This fall Oregon voters will vote on a constitutional amendment to prevent sales taxes on groceries – which the measure defines as any food or beverage for human consumption – specifically, any product inspected by the Department of Agriculture’s Food and Safety Division.
Initiative Petition 37, which backers are touting as the Keep Our Groceries Tax Free measure, qualified for the ballot earlier this summer, with backing mostly from the Northwest Grocery Association, which includes big grocery chains as well as local independent stores. Some nonprofits – including the Sunshine Division, the charitable arm of the Portland Police Bureau – have endorsed the measure, although larger organizations like the Oregon Food Bank have not.
Opponents – notably the union-backed group Our Oregon – say the bill could have unintended consequences. Our Oregon did not respond to a request for comment from The Skanner in time for its deadline, but told Oregon Public Broadcasting in June that the measure could affect other businesses, including restaurants and movie theaters.

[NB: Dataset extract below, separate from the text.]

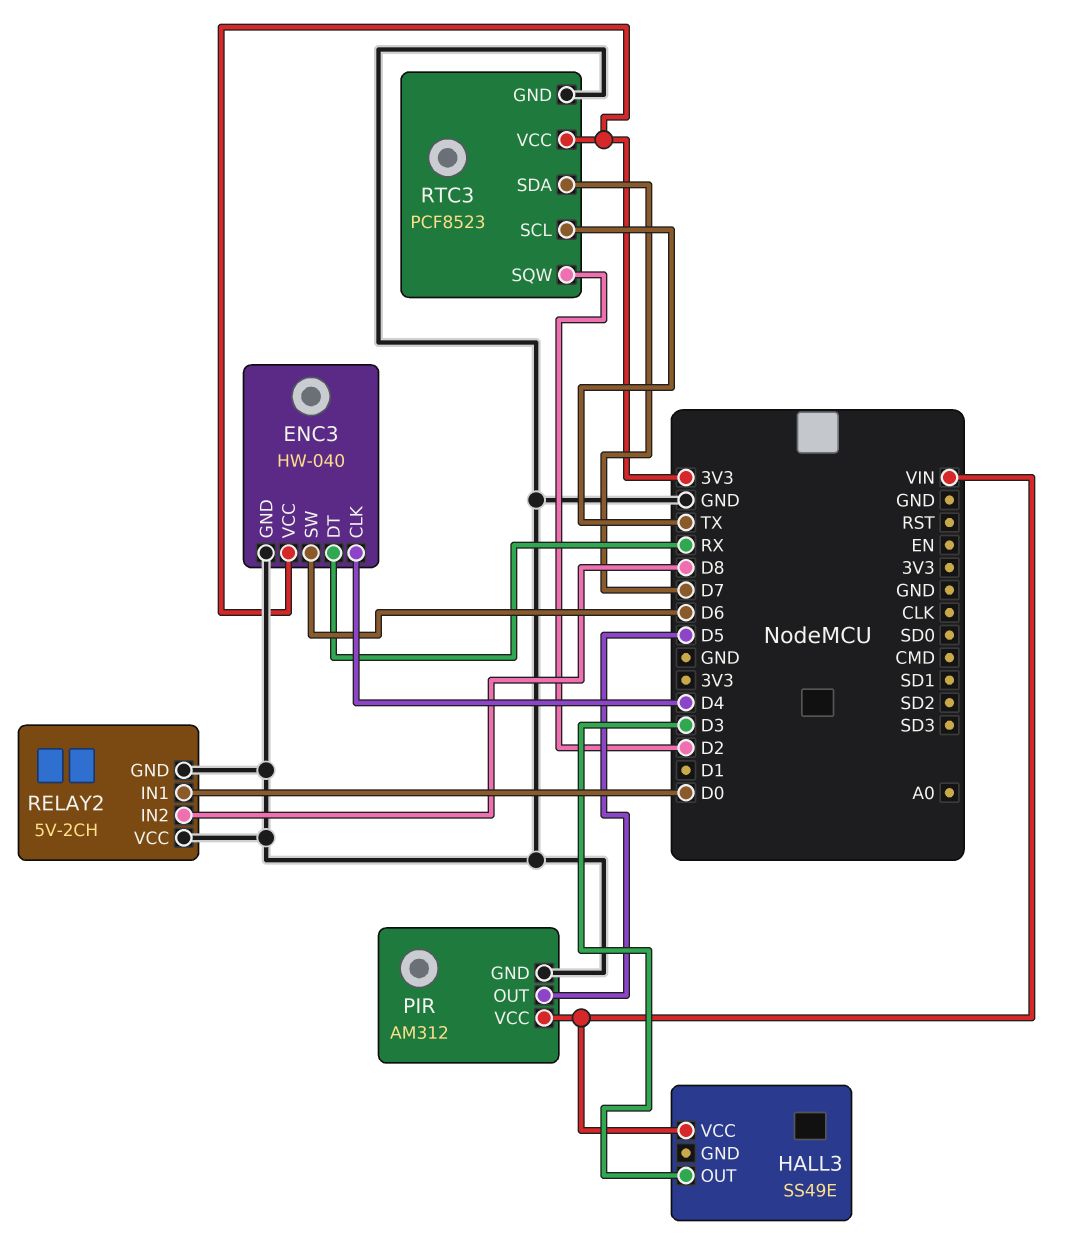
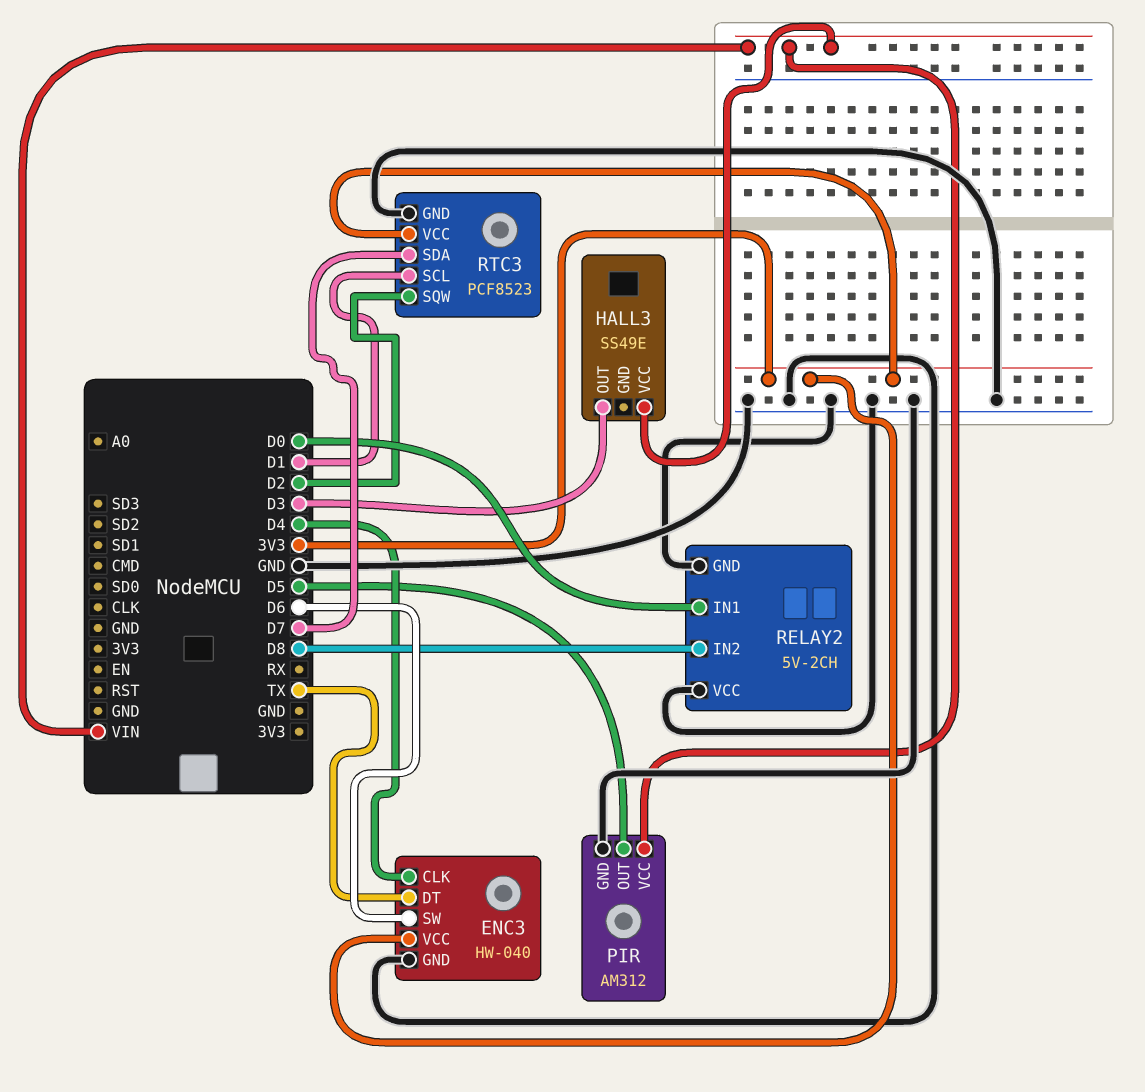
ENC3 pin DT: RX -> TX
RTC3 pin SCL: TX -> D1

The measure also includes language preventing a corporate minimum tax, and grocers had a major hand in defeating Measure 97, a 2016 measure that would have established a 2.5 percent tax on gross sales exceeding $25 million dollars.
IP 37 would also head off a relatively new and somewhat contentious tax some jurisdictions around the country are trying and mulling, usually as a way to increase public health coffers: a tax on soda sales. The measure does apply to sugary beverages like sodas – less because campaign backers oppose soda taxes in principle than because they consider soda taxes a slippery slope. (IP 37 does not apply to alcohol, tobacco and marijuana, all of which are taxed already and provide major sources of revenue for the state.)
“Our goal is not to prevent soda taxes. Our goal is to prevent taxes on food,” said campaign spokesperson Dan Floyd.
Oregon is one of just five states without a general sales tax, and the concept is not politically popular with Oregon voters or elected officials on either side of the aisle: Democrats consider taxes on food regressive and Republicans say it’s bad for business. Last fall voters in St. Helens defeated a soda tax, and this spring voters in Ontario rejected a sales tax. And while jurisdictions like Ashland have been able to tax restaurant meals, statewide, voters have voted down proposed sales taxes no fewer than nine times in 90 years.
That raises the question: why amend the constitution to stop a form of taxation that’s been political poison for most of a century?
Floyd said every time small jurisdictions float sales taxes, grocers fight and win, but those fights cost money and drive up the cost of food.
He also said the arguments about unintended consequences aren’t convincing, and that opponents are trying to muddy the waters.
“We think [the measure text] is pretty darn narrow,” Floyd said. “We still feel that a tax on food is the most regressive tax.”